# Need advice



## campekr (Sep 7, 2012)

I have a piece of equipment that I have been trying to sell on Craigslist & Ebay for a while. I have not had any luck and was wondering if anyone here might have an idea on other places I might list this equipment. Here is a description of what I have. Thanks for any ideas. 

Weather-Rite Make-Up Air Unit. The model # is TOT221VT. Specs are as follows:

CFM 30,000
BTU 2,494,800
HP 25
Voltage 230 3-phase
Temp Rise 77
Natural Gas
Date of Manufature is 9-8-2004
Panel Voltage 120


----------



## ProWallGuy (Apr 7, 2007)

What is it, and what does it have to do with painting?


----------



## CApainter (Jun 29, 2007)

I saw a 3,600 CFM make up air unit on ebay, and it looks like a unit that supplies heated air to a spray booth.


----------



## CApainter (Jun 29, 2007)

That would roughly translate to 3,600 CF of supplied air, every minute, to a spray booth that is 400 SF of area, at 9 ft high. There would have to be an exhaust system to evacuate the supplied air if I'm understanding the OP correctly. The one offered in the OP is 8 times the size I found on ebay. 

Does anyone know the average CFM to a spray booth?


----------



## Rcon (Nov 19, 2009)

CApainter said:


> Does anyone know the average CFM to a spray booth?
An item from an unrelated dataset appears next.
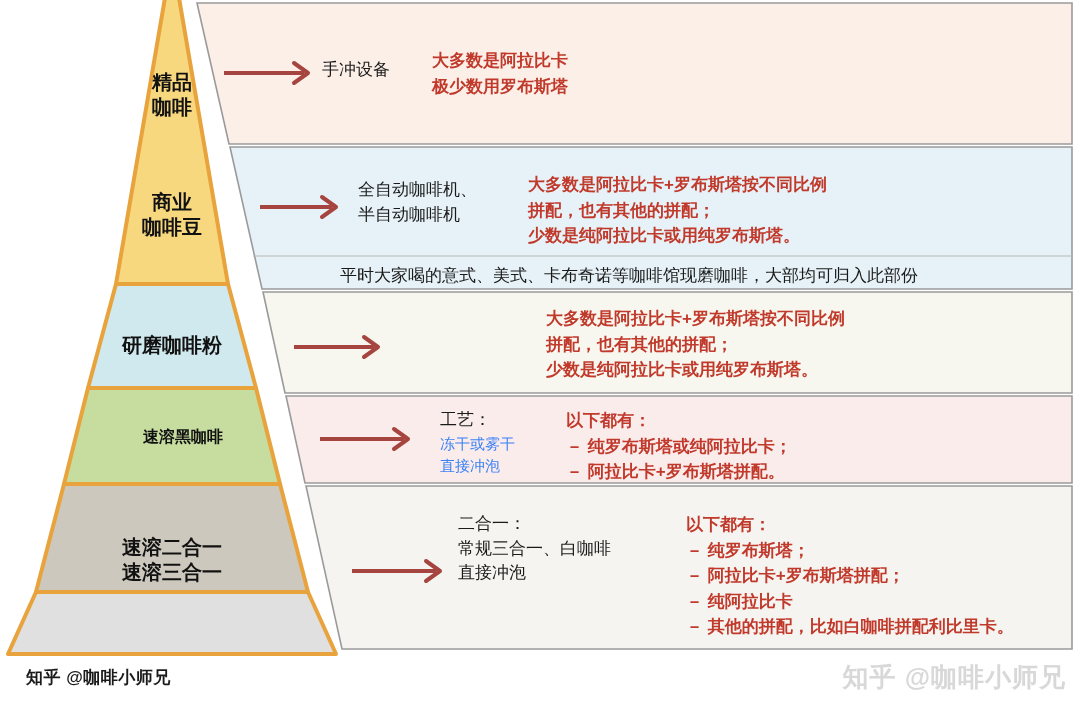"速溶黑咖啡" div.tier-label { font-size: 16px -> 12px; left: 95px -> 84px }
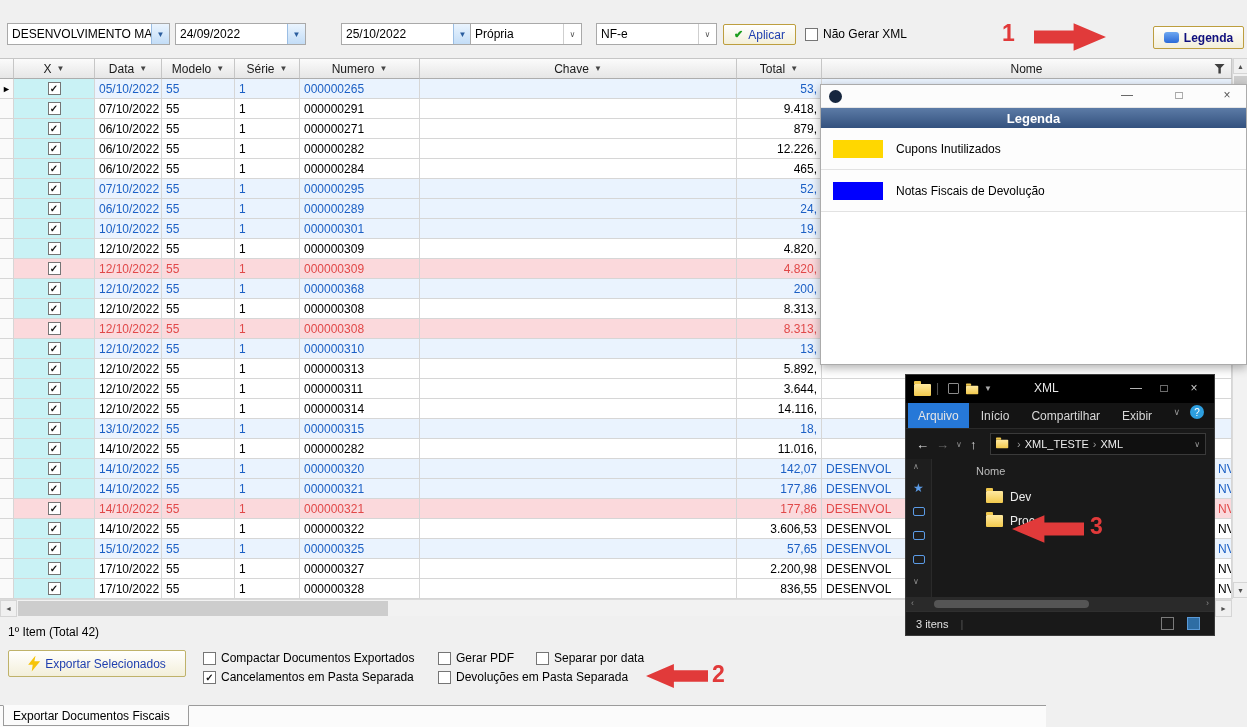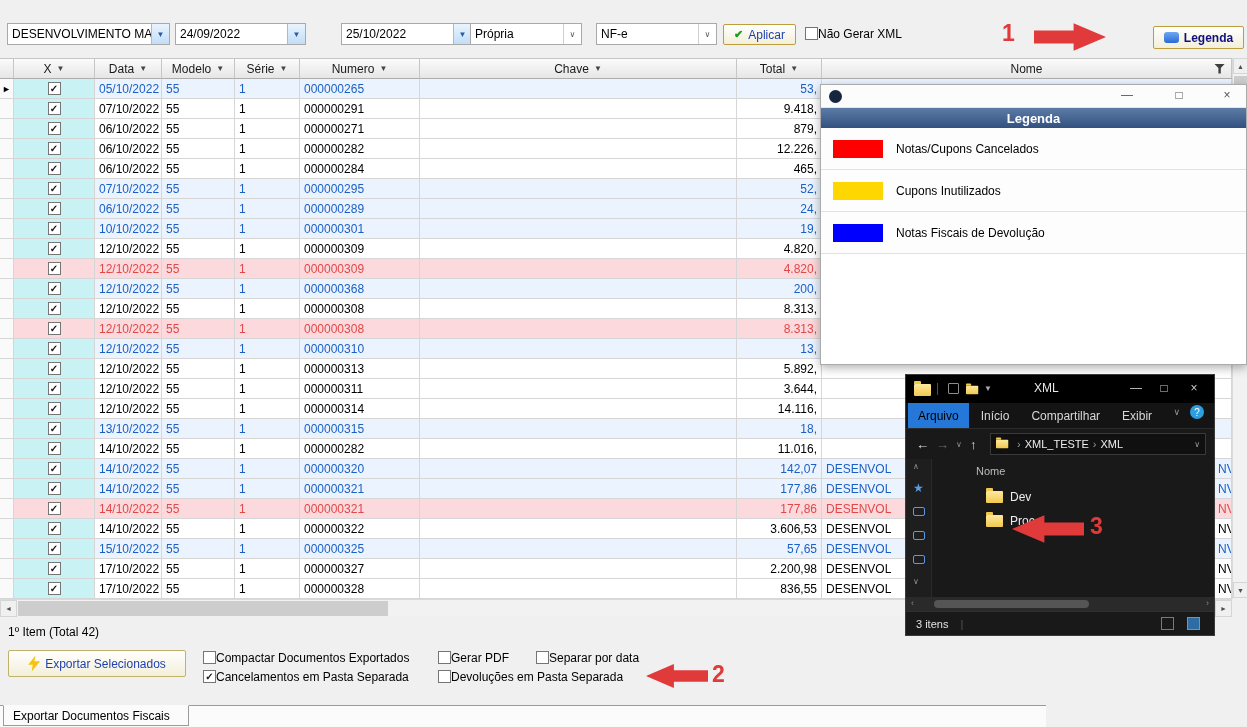"Não Gerar XML" .checkline { align-items: flex-start -> flex-end; gap: none -> 5px }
Booths require a minimum of 100 FPM of air flow at the entrance. So the air make up unit the OP has would feed a booth with an opening up to 300 sq ft.


----------



## CApainter (Jun 29, 2007)

Rcon said:


> Booths require a minimum of 100 FPM of air flow at the entrance. So the air make up unit the OP has would feed a booth with an opening up to 300 sq ft.


Thanks Rcon,

After remembering we had measured the air flow of our spray booth's 12' X 8' filter wall at 200 FPM with 19,200 CFM It doesn't seem so unreasonable to have a 30,000 CFM unit for a larger booth. I'll have to check the CFM of our unit's make up air verses the system's exhaust fan, and also consider the size of the booth.


----------



## ProWallGuy (Apr 7, 2007)

So, its a big-ass fan?


----------



## RH (Sep 7, 2010)

ProWallGuy said:


> So, its a big-ass fan?


There's a BBQ place here in town with the biggest ceiling fan I've ever seen. I asked the bartender about it and apparently the company who makes them is called Big Ass Fans 

http://www.bigassfans.com/


----------



## daArch (Mar 15, 2008)

so the verdict is ?

painting contractor selling useful painting related equip or not ?


----------



## CApainter (Jun 29, 2007)

daArch said:


> so the verdict is ?
> 
> painting contractor selling useful painting related equip or not ?


I would say it's useful as a component of an over all spray booth system. However, there are other considerations that will most likely require local code compliance. So, the buyer should be informed of those needs before purchasing a piece of equipment like this.


----------



## Rcon (Nov 19, 2009)

daArch said:


> so the verdict is ?
> 
> painting contractor selling useful painting related equip or not ?


Yes it's painting equipment, though it's industrial. Anyone with a shop and a booth eventually needs an air make up unit, since the air being sucked out of the room needs to come from somewhere. The purpose of an air makeup is to replace that air and maintain positive pressure in the spray room. This unit is also heated which is a good thing to have in the winter or else you're going to have one hell of a cold shop in a hurry with that booth fan on. 

But to answer your question, yes, it is useful (and expensive) painting related equipment.


----------